Here in the Leadership Initiative, we have started to develop a concept called principled leadership. Principles are “motivating forces that guide a leader’s actions.” The most fundamental principles are our values. Thus, principled leaders consistently use their values to guide decisions. Like ethical leadership, principled leaders follow a moral code. However, principled leaders are also transparent in communicating those values so that followers can know what to expect from a leader. One may not always agree with a principled leader because one will not always share his or her values. We will, however, always know where principled leaders are coming from, because we know their values and trust that those values are guiding their decisions. 

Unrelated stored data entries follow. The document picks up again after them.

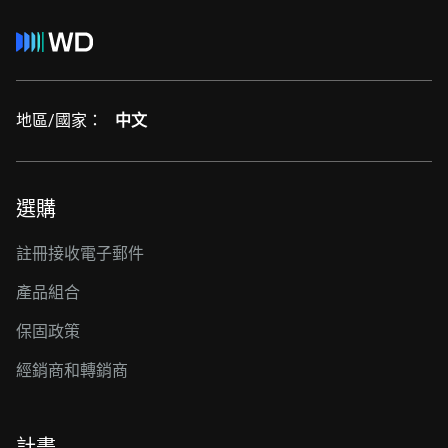
地區/國家：
中文
選購
註冊接收電子郵件
產品組合
保固政策
經銷商和轉銷商
計畫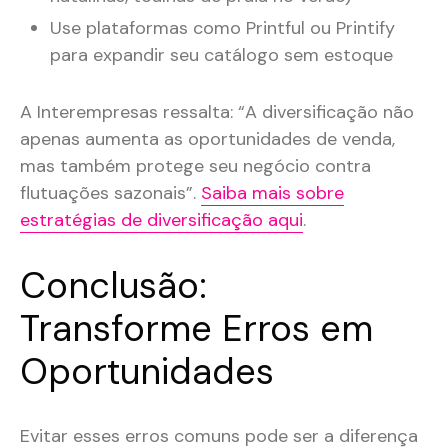
Use plataformas como Printful ou Printify
para expandir seu catálogo sem estoque
A Interempresas ressalta: “A diversificação não
apenas aumenta as oportunidades de venda,
mas também protege seu negócio contra
flutuações sazonais”.
Saiba mais sobre
estratégias de diversificação aqui
.
Conclusão:
Transforme Erros em
Oportunidades
Evitar esses erros comuns pode ser a diferença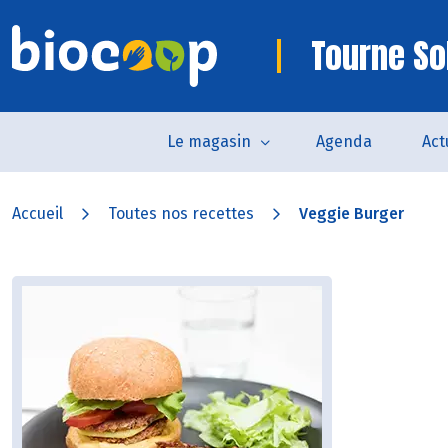
Tourne So
Le magasin
Agenda
Act
Accueil
Toutes nos recettes
Veggie Burger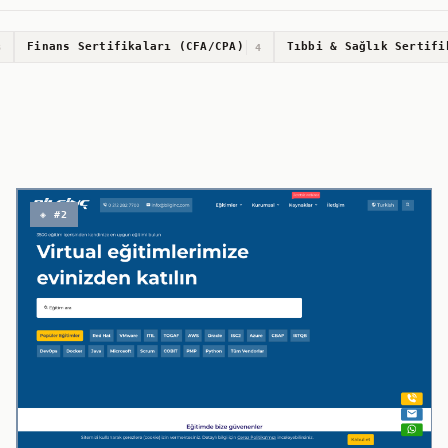
Finans Sertifikaları (CFA/CPA)
Tıbbi & Sağlık Sertifi
3
4
◈ #2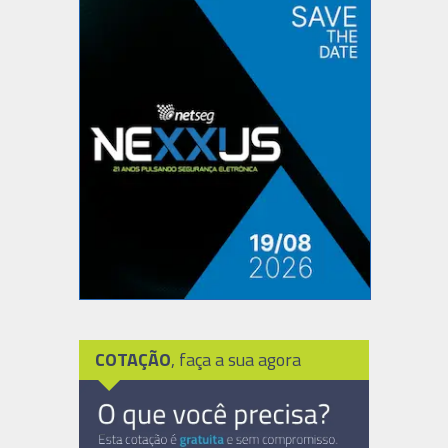
COTAÇÃO
, faça a sua agora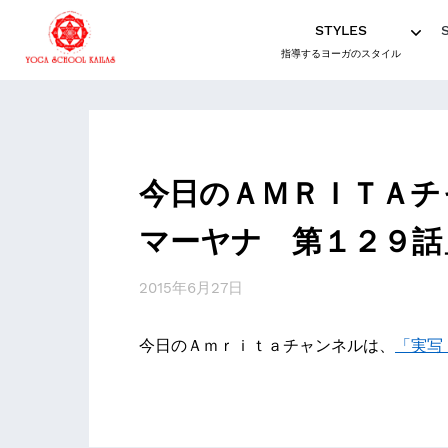
STYLES
指導するヨーガのスタイル
今日のＡＭＲＩＴＡチ
マーヤナ 第１２９話
2015年6月27日
今日のＡｍｒｉｔａチャンネルは、
「実写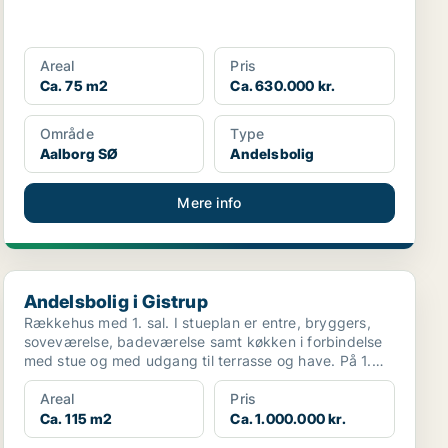
Areal
Pris
Ca. 75 m2
Ca. 630.000 kr.
Område
Type
Aalborg SØ
Andelsbolig
Mere info
Andelsbolig i Gistrup
Andelsbolig i Gistrup
Rækkehus med 1. sal. I stueplan er entre, bryggers,
soveværelse, badeværelse samt køkken i forbindelse
med stue og med udgang til terrasse og have. På 1.
s...
Areal
Pris
Ca. 115 m2
Ca. 1.000.000 kr.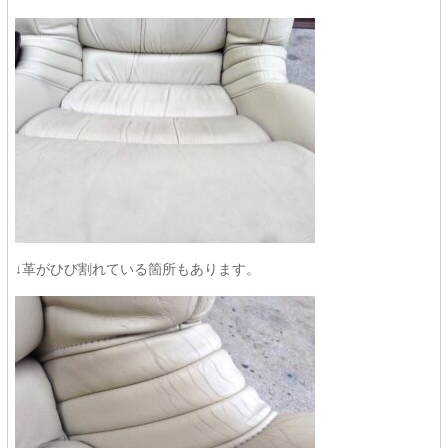
↓革がひび割れている箇所もあります。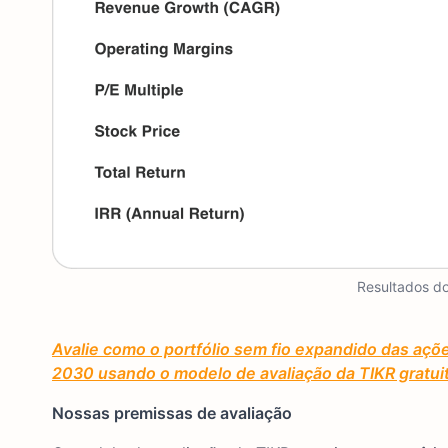
Resultados do
Avalie como o portfólio sem fio expandido das açõe
2030 usando o modelo de avaliação da TIKR gratu
Nossas premissas de avaliação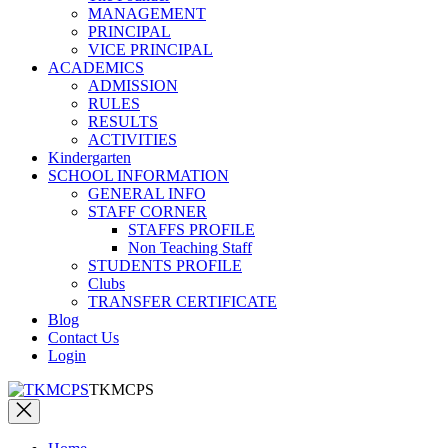
MANAGEMENT
PRINCIPAL
VICE PRINCIPAL
ACADEMICS
ADMISSION
RULES
RESULTS
ACTIVITIES
Kindergarten
SCHOOL INFORMATION
GENERAL INFO
STAFF CORNER
STAFFS PROFILE
Non Teaching Staff
STUDENTS PROFILE
Clubs
TRANSFER CERTIFICATE
Blog
Contact Us
Login
TKMCPS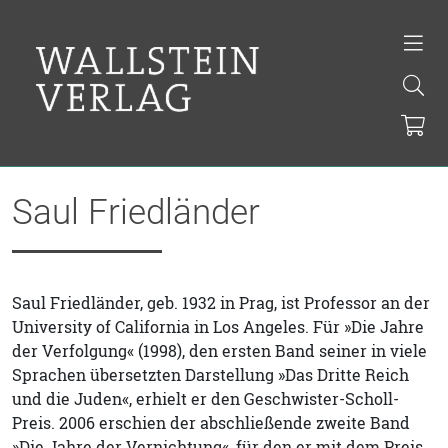
Saul Friedländer
Saul Friedländer, geb. 1932 in Prag, ist Professor an der
University of California in Los Angeles. Für »Die Jahre
der Verfolgung« (1998), den ersten Band seiner in viele
Sprachen übersetzten Darstellung »Das Dritte Reich
und die Juden«, erhielt er den Geschwister-Scholl-
Preis. 2006 erschien der abschließende zweite Band
»Die Jahre der Vernichtung«, für den er mit dem Preis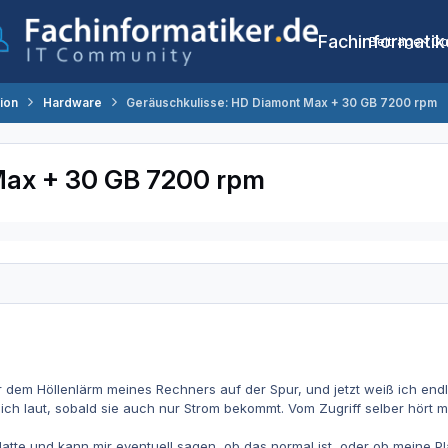
Fachinformatik
Beiträge
Co
tion
Hardware
Geräuschkulisse: HD Diamont Max + 30 GB 7200 rpm
Max + 30 GB 7200 rpm
r dem Höllenlärm meines Rechners auf der Spur, und jetzt weiß ich endli
lich laut, sobald sie auch nur Strom bekommt. Vom Zugriff selber hört ma
latte und kann mir eventuell sagen, ob das normal ist, oder ob meine 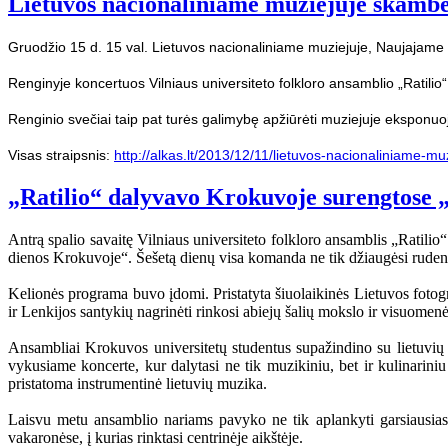
Lietuvos nacionaliniame muziejuje skambės 
Gruodžio 15 d. 15 val. Lietuvos nacionaliniame muziejuje, Naujajame 
Renginyje koncertuos Vilniaus universiteto folkloro ansamblio „Ratilio“
Renginio svečiai taip pat turės galimybę apžiūrėti muziejuje eksponuo
Visas straipsnis:
http://alkas.lt/2013/12/11/lietuvos-nacionaliniame-mu
„Ratilio“ dalyvavo Krokuvoje surengtose 
Antrą spalio savaitę Vilniaus universiteto folkloro ansamblis „Ratili
dienos Krokuvoje“. Šešetą dienų visa komanda ne tik džiaugėsi rudenėja
Kelionės programa buvo įdomi. Pristatyta šiuolaikinės Lietuvos fotogr
ir Lenkijos santykių nagrinėti rinkosi abiejų šalių mokslo ir visuomenė
Ansambliai Krokuvos universitetų studentus supažindino su lietuvių ta
vykusiame koncerte, kur dalytasi ne tik muzikiniu, bet ir kulinarini
pristatoma instrumentinė lietuvių muzika.
Laisvu metu ansamblio nariams pavyko ne tik aplankyti garsiausias K
vakaronėse, į kurias rinktasi centrinėje aikštėje.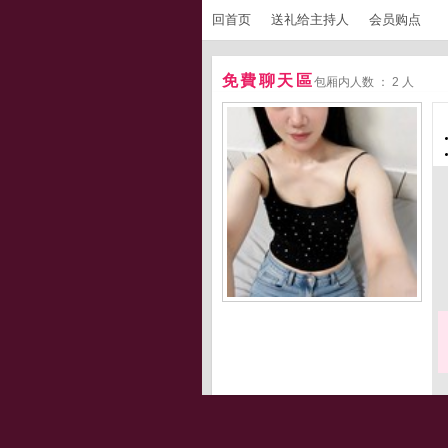
回首页
送礼给主持人
会员购点
免費聊天區
包厢内人数 ： 2 人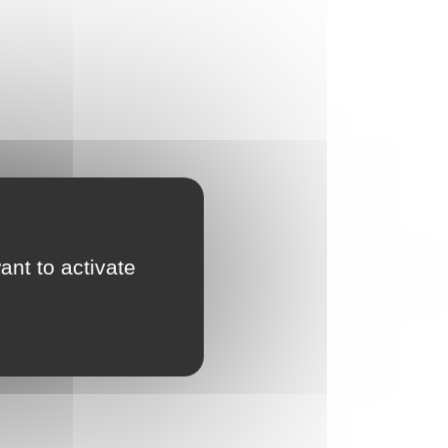
ant to activate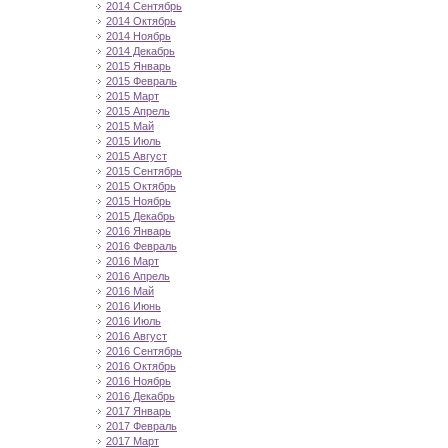
2014 Сентябрь
2014 Октябрь
2014 Ноябрь
2014 Декабрь
2015 Январь
2015 Февраль
2015 Март
2015 Апрель
2015 Май
2015 Июль
2015 Август
2015 Сентябрь
2015 Октябрь
2015 Ноябрь
2015 Декабрь
2016 Январь
2016 Февраль
2016 Март
2016 Апрель
2016 Май
2016 Июнь
2016 Июль
2016 Август
2016 Сентябрь
2016 Октябрь
2016 Ноябрь
2016 Декабрь
2017 Январь
2017 Февраль
2017 Март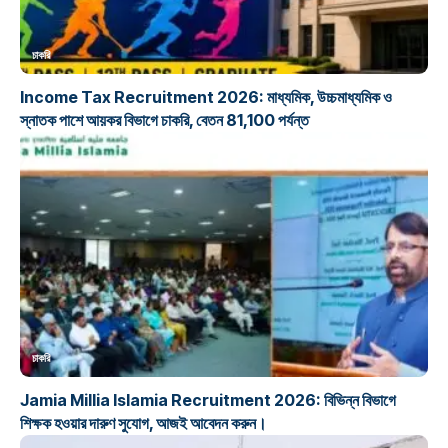
চাকরি
Income Tax Recruitment 2026: মাধ্যমিক, উচ্চমাধ্যমিক ও
স্নাতক পাশে আয়কর বিভাগে চাকরি, বেতন 81,100 পর্যন্ত
চাকরি
Jamia Millia Islamia Recruitment 2026: বিভিন্ন বিভাগে
শিক্ষক হওয়ার দারুণ সুযোগ, আজই আবেদন করুন।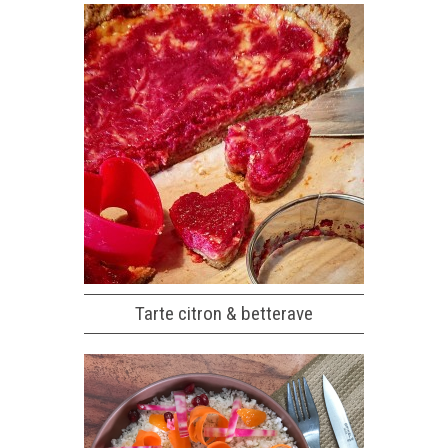
Tarte citron & betterave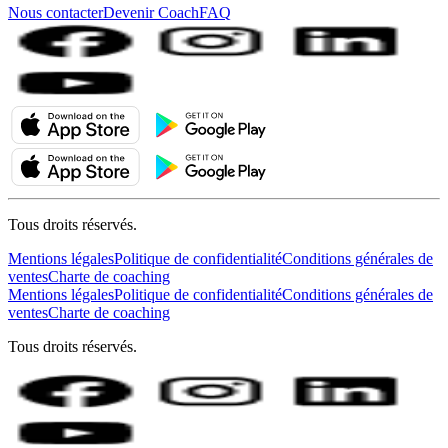
Nous contacter
Devenir Coach
FAQ
Tous droits réservés.
Mentions légales
Politique de confidentialité
Conditions générales de
ventes
Charte de coaching
Mentions légales
Politique de confidentialité
Conditions générales de
ventes
Charte de coaching
Tous droits réservés.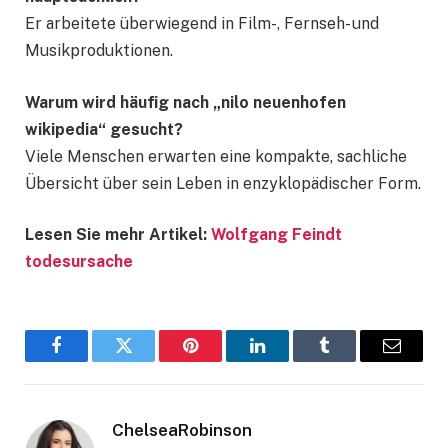
Er arbeitete überwiegend in Film-, Fernseh- und
Musikproduktionen.
Warum wird häufig nach „nilo neuenhofen
wikipedia“ gesucht?
Viele Menschen erwarten eine kompakte, sachliche
Übersicht über sein Leben in enzyklopädischer Form.
Lesen Sie mehr Artikel:
Wolfgang Feindt
todesursache
Facebook
Twitter
Pinterest
LinkedIn
Tumblr
Email
ChelseaRobinson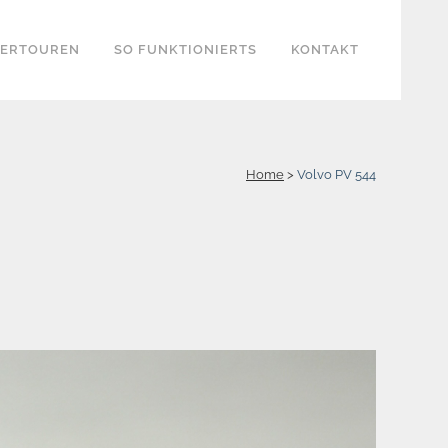
KERTOUREN
SO FUNKTIONIERTS
KONTAKT
Home
>
Volvo PV 544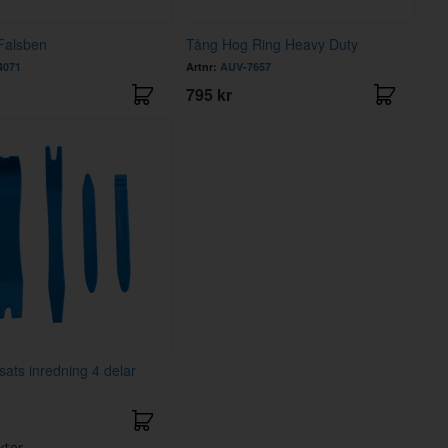
Falsben
Tång Hog Ring Heavy Duty
4071
Artnr:
AUV-7657
795 kr
sats inredning 4 delar
kter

While leaders, like all individuals, may differ in their ethicality, we do not necessarily find judging individuals as more or less ethical the most productive way to develop leaders. Most leaders make decisions in shades of grey where values trade-offs are common. Principled leaders, as do we all, make value tradeoffs, such that favoring values at one time means sacrificing on certain values. Principled leaders make decisions guided by those most cherished values, or unafraid of favoring some values or others, and consistently lead in a transparent manner, all while adhering to the ethical codes and standards of their environment.

P-E-T-A-L is our multi-level, evidence-based principled leadership model that has advantages over other models and measures of leadership.


Principled A leader who consistently makes decisions based on values.

Elevating A leader whose values match normative standards

Techniques A leader who clearly communicates his principles to others

Activities The behaviors a leader skillfully executes to achieve principles

Levels A leader who realizes effectiveness must occur at multiple levels


P-E-T-A-L is built upon decades of leadership research and is firmly grounded on a strong foundation of evidence. Meanwhile, different from most existing leadership models, which are more singular and only measure a few leadership traits, the P-E-T-A-L model is more comprehensive by including leadership skills from multiple levels, including the organization/unit as a whole, the leadership acts involved in relating to others and, most fundamentally of all, leadership of oneself. We label these three levels as Stewardship, Relational Skills, and Self-Leadership, respectively.